• WORK REQUEST: Write out every row again, changing each "top-left" to "upper-left" and leaving everything else untouched.
-- Opening Marker --
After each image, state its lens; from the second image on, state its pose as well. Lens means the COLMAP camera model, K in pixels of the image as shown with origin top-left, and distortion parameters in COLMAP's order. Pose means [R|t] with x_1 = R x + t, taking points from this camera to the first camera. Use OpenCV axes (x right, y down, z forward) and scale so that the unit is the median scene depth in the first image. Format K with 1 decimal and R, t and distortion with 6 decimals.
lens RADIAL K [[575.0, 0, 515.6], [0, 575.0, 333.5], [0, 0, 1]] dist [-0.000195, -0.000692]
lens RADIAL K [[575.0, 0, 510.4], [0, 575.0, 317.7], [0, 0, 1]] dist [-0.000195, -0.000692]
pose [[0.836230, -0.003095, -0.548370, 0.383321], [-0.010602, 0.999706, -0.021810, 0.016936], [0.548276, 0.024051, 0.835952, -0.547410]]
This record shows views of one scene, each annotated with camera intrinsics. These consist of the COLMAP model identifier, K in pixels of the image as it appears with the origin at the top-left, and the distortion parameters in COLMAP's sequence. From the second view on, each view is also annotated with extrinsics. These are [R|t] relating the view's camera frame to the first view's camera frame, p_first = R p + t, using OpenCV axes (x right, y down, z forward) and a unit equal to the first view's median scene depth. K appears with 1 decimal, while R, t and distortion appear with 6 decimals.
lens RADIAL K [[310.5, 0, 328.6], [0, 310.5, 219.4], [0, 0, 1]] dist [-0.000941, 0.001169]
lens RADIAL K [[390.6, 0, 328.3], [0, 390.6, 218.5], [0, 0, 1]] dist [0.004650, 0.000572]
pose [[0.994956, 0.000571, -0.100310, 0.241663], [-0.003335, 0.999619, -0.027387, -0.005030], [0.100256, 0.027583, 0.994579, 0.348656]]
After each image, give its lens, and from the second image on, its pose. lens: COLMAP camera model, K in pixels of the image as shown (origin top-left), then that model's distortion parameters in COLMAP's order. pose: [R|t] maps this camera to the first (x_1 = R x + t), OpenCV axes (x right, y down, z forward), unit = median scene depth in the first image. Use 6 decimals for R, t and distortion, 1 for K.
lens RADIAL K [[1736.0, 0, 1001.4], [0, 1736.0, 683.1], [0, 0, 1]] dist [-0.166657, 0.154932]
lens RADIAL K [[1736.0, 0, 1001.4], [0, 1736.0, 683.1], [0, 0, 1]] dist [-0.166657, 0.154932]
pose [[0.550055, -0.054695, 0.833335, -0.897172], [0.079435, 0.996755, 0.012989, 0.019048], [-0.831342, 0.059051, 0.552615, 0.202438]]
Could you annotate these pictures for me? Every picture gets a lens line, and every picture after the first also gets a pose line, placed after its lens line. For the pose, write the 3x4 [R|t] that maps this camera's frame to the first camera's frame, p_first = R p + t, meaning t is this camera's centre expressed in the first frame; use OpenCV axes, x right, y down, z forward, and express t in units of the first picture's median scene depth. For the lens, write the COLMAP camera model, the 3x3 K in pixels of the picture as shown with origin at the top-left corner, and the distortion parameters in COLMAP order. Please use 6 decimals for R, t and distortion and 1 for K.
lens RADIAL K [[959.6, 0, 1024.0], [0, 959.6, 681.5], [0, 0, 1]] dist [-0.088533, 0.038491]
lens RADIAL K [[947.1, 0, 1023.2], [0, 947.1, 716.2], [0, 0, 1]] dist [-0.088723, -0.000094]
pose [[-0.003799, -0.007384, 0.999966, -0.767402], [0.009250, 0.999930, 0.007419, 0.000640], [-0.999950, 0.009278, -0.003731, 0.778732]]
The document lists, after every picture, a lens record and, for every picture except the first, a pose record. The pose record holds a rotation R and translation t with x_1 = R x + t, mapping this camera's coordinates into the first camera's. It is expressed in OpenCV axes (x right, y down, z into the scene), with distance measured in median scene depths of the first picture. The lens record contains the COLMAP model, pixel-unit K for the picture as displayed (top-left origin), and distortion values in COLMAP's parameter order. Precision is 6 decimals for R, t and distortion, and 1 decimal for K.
-- Closing Marker --
• EXERCISE OUTPUT:
After each image, state its lens; from the second image on, state its pose as well. Lens means the COLMAP camera model, K in pixels of the image as shown with origin upper-left, and distortion parameters in COLMAP's order. Pose means [R|t] with x_1 = R x + t, taking points from this camera to the first camera. Use OpenCV axes (x right, y down, z forward) and scale so that the unit is the median scene depth in the first image. Format K with 1 decimal and R, t and distortion with 6 decimals.
lens RADIAL K [[575.0, 0, 515.6], [0, 575.0, 333.5], [0, 0, 1]] dist [-0.000195, -0.000692]
lens RADIAL K [[575.0, 0, 510.4], [0, 575.0, 317.7], [0, 0, 1]] dist [-0.000195, -0.000692]
pose [[0.836230, -0.003095, -0.548370, 0.383321], [-0.010602, 0.999706, -0.021810, 0.016936], [0.548276, 0.024051, 0.835952, -0.547410]]
This record shows views of one scene, each annotated with camera intrinsics. These consist of the COLMAP model identifier, K in pixels of the image as it appears with the origin at the upper-left, and the distortion parameters in COLMAP's sequence. From the second view on, each view is also annotated with extrinsics. These are [R|t] relating the view's camera frame to the first view's camera frame, p_first = R p + t, using OpenCV axes (x right, y down, z forward) and a unit equal to the first view's median scene depth. K appears with 1 decimal, while R, t and distortion appear with 6 decimals.
lens RADIAL K [[310.5, 0, 328.6], [0, 310.5, 219.4], [0, 0, 1]] dist [-0.000941, 0.001169]
lens RADIAL K [[390.6, 0, 328.3], [0, 390.6, 218.5], [0, 0, 1]] dist [0.004650, 0.000572]
pose [[0.994956, 0.000571, -0.100310, 0.241663], [-0.003335, 0.999619, -0.027387, -0.005030], [0.100256, 0.027583, 0.994579, 0.348656]]
After each image, give its lens, and from the second image on, its pose. lens: COLMAP camera model, K in pixels of the image as shown (origin upper-left), then that model's distortion parameters in COLMAP's order. pose: [R|t] maps this camera to the first (x_1 = R x + t), OpenCV axes (x right, y down, z forward), unit = median scene depth in the first image. Use 6 decimals for R, t and distortion, 1 for K.
lens RADIAL K [[1736.0, 0, 1001.4], [0, 1736.0, 683.1], [0, 0, 1]] dist [-0.166657, 0.154932]
lens RADIAL K [[1736.0, 0, 1001.4], [0, 1736.0, 683.1], [0, 0, 1]] dist [-0.166657, 0.154932]
pose [[0.550055, -0.054695, 0.833335, -0.897172], [0.079435, 0.996755, 0.012989, 0.019048], [-0.831342, 0.059051, 0.552615, 0.202438]]
Could you annotate these pictures for me? Every picture gets a lens line, and every picture after the first also gets a pose line, placed after its lens line. For the pose, write the 3x4 [R|t] that maps this camera's frame to the first camera's frame, p_first = R p + t, meaning t is this camera's centre expressed in the first frame; use OpenCV axes, x right, y down, z forward, and express t in units of the first picture's median scene depth. For the lens, write the COLMAP camera model, the 3x3 K in pixels of the picture as shown with origin at the upper-left corner, and the distortion parameters in COLMAP order. Please use 6 decimals for R, t and distortion and 1 for K.
lens RADIAL K [[959.6, 0, 1024.0], [0, 959.6, 681.5], [0, 0, 1]] dist [-0.088533, 0.038491]
lens RADIAL K [[947.1, 0, 1023.2], [0, 947.1, 716.2], [0, 0, 1]] dist [-0.088723, -0.000094]
pose [[-0.003799, -0.007384, 0.999966, -0.767402], [0.009250, 0.999930, 0.007419, 0.000640], [-0.999950, 0.009278, -0.003731, 0.778732]]
The document lists, after every picture, a lens record and, for every picture except the first, a pose record. The pose record holds a rotation R and translation t with x_1 = R x + t, mapping this camera's coordinates into the first camera's. It is expressed in OpenCV axes (x right, y down, z into the scene), with distance measured in median scene depths of the first picture. The lens record contains the COLMAP model, pixel-unit K for the picture as displayed (upper-left origin), and distortion values in COLMAP's parameter order. Precision is 6 decimals for R, t and distortion, and 1 decimal for K.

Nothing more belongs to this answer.